С убежденностью старого воина Тетушкин подсказывал и один из путей решения проблемы: «У нас не хватает жесткой дисциплины, чтобы наверняка обеспечить успех в бою, чтобы никто не смел бросить свое место в окопе в любой обстановке. Умри, а держись. Все это должно быть обеспечено соответствующим законом, отраженным в уставах. Все, что мы имеем сейчас (уставы, положения) — этого не достигают…
Дисциплина, как и везде, особенно необходима в бою, тут она решает дело. Причем, если даже нет командира при бойце, он должен упорно защищаться или двигаться вперед на противника так же, как и с командиром».[16]
То, что часть рядового и командно-начальствующего состава была парализована страхом перед силами врага, а то и полной безысходностью, подтверждали и донесения особого отдела (ОО) НКВД Сталинградского фронта. Раньше историки практически не обращались к такого рода документам органов безопасности из-за их секретности. Между тем они содержали куда более объективную информацию, чем, скажем, донесения политорганов, в которых преобладала пропагандистская сторона. В этом заключается их особая ценность как исторического источника.
«Немецкая армия культурнее и сильнее нашей армии, — говорил, например, своим сослуживцам по 538-му легкому авиационному полку Резерва Верховного Главнокомандования красноармеец Колесников. — Нам немцев не победить. Смотрите, какая у немцев техника, а у нас что за самолеты, какие-то кукурузники…»
«Нас предали. Пять армий бросили немцу на съедение. Кто-то выслуживается перед Гитлером. Фронт открыт и положение безнадежное, а нас здесь с 6 июля маринуют и никак не определят», — такова была точка зрения начальника штаба артиллерии 76-й стрелковой дивизии капитана Свечкора.
В высказываниях военнослужащих, как следовало из материалов ОО НКВД, полученных в том числе путем перлюстрации почтовой корреспонденции, все чаще стали фигурировать далекие тыловые рубежи, до которых кое-кто психологически уже был готов отходить.
«Положение у нас крайне тяжелое, почти безвыходное… Так мы довоюемся, что и на Урале не удержимся» (начальник отдела укомплектования штаба фронта майор Антонов).

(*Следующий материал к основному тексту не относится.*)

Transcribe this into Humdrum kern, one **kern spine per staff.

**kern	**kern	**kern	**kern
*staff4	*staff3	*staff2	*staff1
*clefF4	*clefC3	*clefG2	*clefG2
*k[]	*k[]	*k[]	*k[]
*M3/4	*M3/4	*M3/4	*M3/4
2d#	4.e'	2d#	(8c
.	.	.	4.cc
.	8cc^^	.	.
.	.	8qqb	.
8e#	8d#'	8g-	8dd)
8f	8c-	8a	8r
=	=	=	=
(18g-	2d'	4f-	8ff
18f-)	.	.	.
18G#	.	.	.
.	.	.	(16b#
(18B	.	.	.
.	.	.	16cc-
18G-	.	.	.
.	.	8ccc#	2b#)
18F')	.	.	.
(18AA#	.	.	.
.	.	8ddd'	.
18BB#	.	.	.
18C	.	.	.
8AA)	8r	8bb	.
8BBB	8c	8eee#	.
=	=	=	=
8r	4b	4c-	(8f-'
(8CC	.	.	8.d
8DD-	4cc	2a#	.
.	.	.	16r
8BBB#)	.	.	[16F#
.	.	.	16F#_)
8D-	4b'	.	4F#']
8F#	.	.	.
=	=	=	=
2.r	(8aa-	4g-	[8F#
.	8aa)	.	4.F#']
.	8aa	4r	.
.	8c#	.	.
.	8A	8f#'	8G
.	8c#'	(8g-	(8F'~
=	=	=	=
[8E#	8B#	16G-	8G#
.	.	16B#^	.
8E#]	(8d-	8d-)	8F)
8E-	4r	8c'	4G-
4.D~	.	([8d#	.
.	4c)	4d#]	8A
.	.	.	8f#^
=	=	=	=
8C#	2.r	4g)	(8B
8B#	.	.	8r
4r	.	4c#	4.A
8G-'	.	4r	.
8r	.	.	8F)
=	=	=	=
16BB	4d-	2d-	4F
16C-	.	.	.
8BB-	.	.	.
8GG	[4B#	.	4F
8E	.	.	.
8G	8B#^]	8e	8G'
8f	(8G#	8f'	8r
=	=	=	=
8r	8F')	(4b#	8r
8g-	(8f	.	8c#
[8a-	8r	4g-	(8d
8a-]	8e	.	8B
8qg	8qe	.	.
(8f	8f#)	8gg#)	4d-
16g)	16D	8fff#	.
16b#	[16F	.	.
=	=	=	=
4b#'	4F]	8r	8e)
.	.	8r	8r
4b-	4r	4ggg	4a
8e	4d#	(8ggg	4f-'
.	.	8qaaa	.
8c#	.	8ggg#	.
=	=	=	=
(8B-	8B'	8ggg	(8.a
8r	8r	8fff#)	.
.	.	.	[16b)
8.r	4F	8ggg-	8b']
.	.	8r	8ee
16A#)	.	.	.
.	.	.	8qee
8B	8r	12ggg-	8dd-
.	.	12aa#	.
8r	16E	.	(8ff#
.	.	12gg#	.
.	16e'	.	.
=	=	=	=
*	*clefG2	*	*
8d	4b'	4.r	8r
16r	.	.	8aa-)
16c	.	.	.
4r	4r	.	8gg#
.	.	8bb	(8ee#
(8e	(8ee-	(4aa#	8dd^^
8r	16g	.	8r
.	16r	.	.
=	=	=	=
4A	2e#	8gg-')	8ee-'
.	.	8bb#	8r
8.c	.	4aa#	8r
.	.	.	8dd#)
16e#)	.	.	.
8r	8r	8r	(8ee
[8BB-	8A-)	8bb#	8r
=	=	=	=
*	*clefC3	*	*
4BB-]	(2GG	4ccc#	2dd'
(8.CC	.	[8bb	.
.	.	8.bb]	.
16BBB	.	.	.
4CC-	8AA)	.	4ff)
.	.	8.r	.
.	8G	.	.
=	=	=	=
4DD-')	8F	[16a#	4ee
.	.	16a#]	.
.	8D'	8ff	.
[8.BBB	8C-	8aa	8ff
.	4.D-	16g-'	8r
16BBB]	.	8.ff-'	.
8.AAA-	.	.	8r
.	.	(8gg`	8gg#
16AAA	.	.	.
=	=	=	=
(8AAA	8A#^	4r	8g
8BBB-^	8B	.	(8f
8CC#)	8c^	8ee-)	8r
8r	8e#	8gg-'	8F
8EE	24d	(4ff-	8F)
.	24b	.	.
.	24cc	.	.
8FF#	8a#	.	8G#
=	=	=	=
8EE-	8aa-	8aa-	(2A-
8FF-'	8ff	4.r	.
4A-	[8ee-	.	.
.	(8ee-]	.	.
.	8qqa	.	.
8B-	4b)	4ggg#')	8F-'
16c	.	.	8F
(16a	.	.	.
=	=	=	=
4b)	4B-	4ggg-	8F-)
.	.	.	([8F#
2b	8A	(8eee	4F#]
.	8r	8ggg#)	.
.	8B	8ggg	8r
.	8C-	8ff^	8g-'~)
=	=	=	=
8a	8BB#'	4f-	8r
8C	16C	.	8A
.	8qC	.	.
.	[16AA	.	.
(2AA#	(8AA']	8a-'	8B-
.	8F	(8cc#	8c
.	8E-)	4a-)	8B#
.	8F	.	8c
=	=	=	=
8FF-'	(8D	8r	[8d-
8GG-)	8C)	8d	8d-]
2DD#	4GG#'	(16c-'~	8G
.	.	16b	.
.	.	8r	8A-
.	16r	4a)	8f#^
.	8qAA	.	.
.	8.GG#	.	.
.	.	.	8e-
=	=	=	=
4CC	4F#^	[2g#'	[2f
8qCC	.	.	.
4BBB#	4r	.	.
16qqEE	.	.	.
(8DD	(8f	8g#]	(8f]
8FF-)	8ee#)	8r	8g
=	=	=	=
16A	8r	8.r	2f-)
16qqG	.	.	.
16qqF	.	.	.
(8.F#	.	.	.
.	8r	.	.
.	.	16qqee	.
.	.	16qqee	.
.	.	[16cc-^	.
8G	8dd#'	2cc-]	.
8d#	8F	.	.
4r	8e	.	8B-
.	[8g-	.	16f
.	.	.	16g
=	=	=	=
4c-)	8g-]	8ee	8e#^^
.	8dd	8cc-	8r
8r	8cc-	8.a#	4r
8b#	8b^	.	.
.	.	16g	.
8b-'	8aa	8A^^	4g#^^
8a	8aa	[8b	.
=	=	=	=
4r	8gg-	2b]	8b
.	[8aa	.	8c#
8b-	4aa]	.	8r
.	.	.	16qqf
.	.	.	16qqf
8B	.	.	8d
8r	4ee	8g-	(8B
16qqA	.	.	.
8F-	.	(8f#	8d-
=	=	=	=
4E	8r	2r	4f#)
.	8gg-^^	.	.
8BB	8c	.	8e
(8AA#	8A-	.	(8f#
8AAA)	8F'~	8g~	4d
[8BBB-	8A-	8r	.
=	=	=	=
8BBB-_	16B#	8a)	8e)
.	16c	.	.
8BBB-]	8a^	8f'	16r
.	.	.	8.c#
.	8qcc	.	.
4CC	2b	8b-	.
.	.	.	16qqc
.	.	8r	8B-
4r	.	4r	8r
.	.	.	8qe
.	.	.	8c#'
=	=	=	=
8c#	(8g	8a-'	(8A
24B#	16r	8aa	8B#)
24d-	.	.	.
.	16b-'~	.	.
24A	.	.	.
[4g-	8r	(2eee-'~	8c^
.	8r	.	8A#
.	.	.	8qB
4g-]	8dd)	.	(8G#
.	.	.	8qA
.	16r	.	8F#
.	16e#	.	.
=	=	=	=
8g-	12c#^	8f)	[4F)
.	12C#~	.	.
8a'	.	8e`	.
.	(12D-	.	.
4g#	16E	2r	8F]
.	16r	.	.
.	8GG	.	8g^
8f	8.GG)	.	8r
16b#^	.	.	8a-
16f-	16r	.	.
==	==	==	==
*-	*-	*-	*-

«Если на Дону не удержимся, то дела будут очень плохие, придется отступать до Урала. Если союзники нам не помогут, то сами мы не справимся с разгромом гитлеровцев» (техник Автобронетанкового управления капитан Погорелый).
«Немцы сейчас вырвали инициативу из наших рук, и, если [мы] не сумели удержаться на Дону, не удержимся и на Волге. Придется отходить до Урала» (интендант 2-го ранга Фей).[17]
Подобного рода «пораженческие», по терминологии тех дней, мысли и высказывания были не редкостью. Порой они соответствовали реальному положению дел, отражая, например, слабое и неумелое руководство войсками, недостатки боевой техники. Но при всем при этом в конкретной обстановке лета — осени 1942 г. такие настроения выдавали слабый психологический настрой многих военнослужащих, упадок духа и внутреннюю готовность к дальнейшему отступлению.
Именно в этот момент и был обнародован приказ № 227. Впервые после начала войны власть решилась сказать всю правду о реальном положении на фронтах. Дальнейшее отступление Красной Армии грозило Советскому Союзу утратой национальной независимости и государственного суверенитета.
«Ни шагу назад! Таким теперь должен быть наш главный призыв», — прозвучало в приказе наркома обороны.
Историки войны давно установили, что главный спрос за огромные людские и материальные потери, понесенные к этому времени, — с самого автора приказа № 227 и его ближайшего окружения, не сумевших должным образом подготовить страну к отпору гитлеровского нашествия. Правда и то, что этим приказом вождь в свойственной ему манере отводил от себя вину, перекладывая ее на других. Но это правда не вся.
Подумаем, какие действия могли быть предприняты в столь чрезвычайных условиях? Выбор оказывался не велик: продолжать борьбу с врагом не на жизнь, а на смерть, или попытаться пойти с ним на мировую, прекратить боевые действия, то есть, по сути, капитулировать.
Несмотря на спекулятивные публикации, появившиеся в СМИ в 90-е годы прошлого века, о неких контактах советского руководства с верхушкой фашистской Германии, нет ни одного достоверного подтверждения того, что И. В. Сталин, В. М. Молотов или кто-то другой были готовы расплатиться за перемирие (мир) отказом в пользу врага от огромных территорий либо какой-то другой несоразмерной ценой.
17
Сталинградская эпопея: Материалы НКВД СССР и военной цензуры из Центрального архива ФСБ РФ. М., 2000. С. 167–169.